You work this one out, let me know what you got
correction, whenever you see a 7, it should be a 9
so here it is again
for the first one, first of all, find the general term.
I got
C(9,r)x^(9-r)(3/x^2)^r
=c(9,r)(3)^r x^(9-3r)
for that to be a constant the exponent of the x terms must be zero,so
9-3r=0
r=3
so the constant term is C(9,3)(3^3) = 2268
To find the constant term in the expansion of [x + (3/x^2)]^9, we first need to understand the pattern of an expanded binomial using the binomial theorem.
The binomial theorem states that when you expand (a + b)^n (where a and b are constants and n is a positive integer), the terms in the expansion will be of the form:
C(n, k) * (a)^(n - k) * (b)^k
Here, C(n, k) represents the binomial coefficient, which can be calculated using the formula:
C(n, k) = (n!)/(k!(n - k)!)
From the given expression, [x + (3/x^2)]^9, we can see that a = x and b = (3/x^2). Since we are looking for the constant term, we are interested in the term obtained when k (the power of b) is zero.
In the binomial expansion, when k is zero, the term will simplify to:
C(n, 0) * (a)^(n - 0) * (b)^0
The term (b)^0 is equal to 1, so we can ignore it in our calculation.
Now, let's calculate the value of the constant term for this expression:
C(9, 0) * (x)^(9 - 0) * (3/x^2)^0
= C(9, 0) * x^9 * 1
= C(9, 0) * x^9
= 1 * x^9
= x^9
Therefore, the constant term in the expansion of [x + (3/x^2)]^9 is x^9.
Moving on to the second question:
To find the coefficient of (x)^4(y)^9 in the expansion of (x + 2y^3)^7, we can again use the binomial theorem.

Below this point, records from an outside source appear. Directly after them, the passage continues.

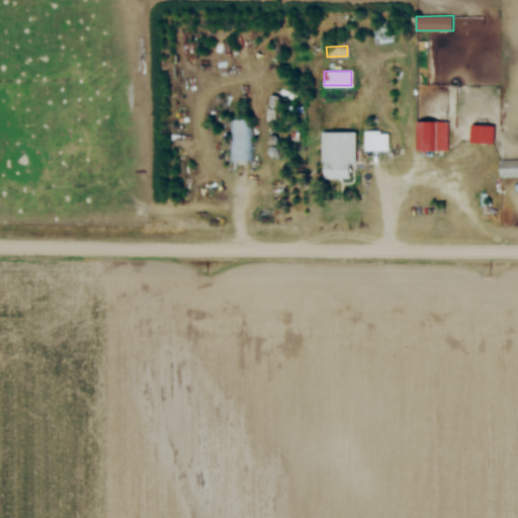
[(269,96),(269,107),(279,107),(279,96),(269,96)]
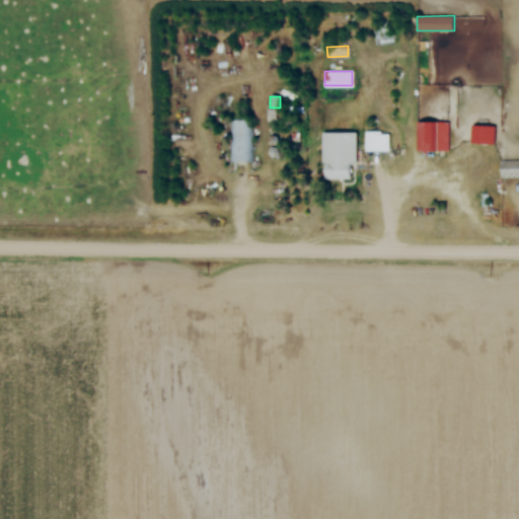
[(229,124),(228,160),(247,161),(248,124),(229,124)]
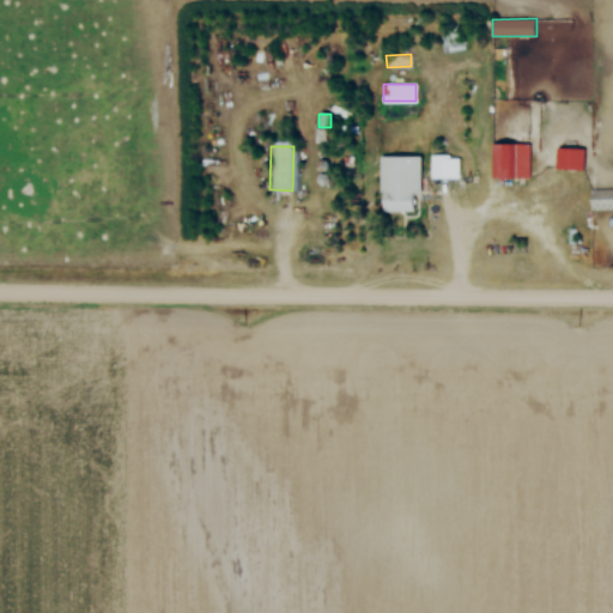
[(495,146),(495,178),(529,178),(529,146),(495,146)]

In this case, a = x and b = 2y^3. We are interested in the term obtained when the exponent of a (x) is 4 (k = 4) and the exponent of b (2y^3) is 9 (n - k = 9).
The term will be:
C(7, 4) * (x)^(7 - 4) * (2y^3)^9
Now, let's evaluate this expression:
C(7, 4) * (x)^(7 - 4) * (2y^3)^9
= C(7, 4) * x^3 * (2)^9 * (y^3)^9
= C(7, 4) * x^3 * 2^9 * y^(3 * 9)
= C(7, 4) * x^3 * 512 * y^27
Here, C(7, 4) represents the binomial coefficient:
C(7, 4) = (7!)/(4!(7 - 4)!) = (7!)/(4! * 3!) = (7 * 6 * 5)/(3 * 2 * 1) = 35
Substituting this value, we get:
35 * x^3 * 512 * y^27
= 179,200 * x^3 * y^27
Therefore, the coefficient of (x)^4(y)^9 in the expansion of (x + 2y^3)^7 is 179,200.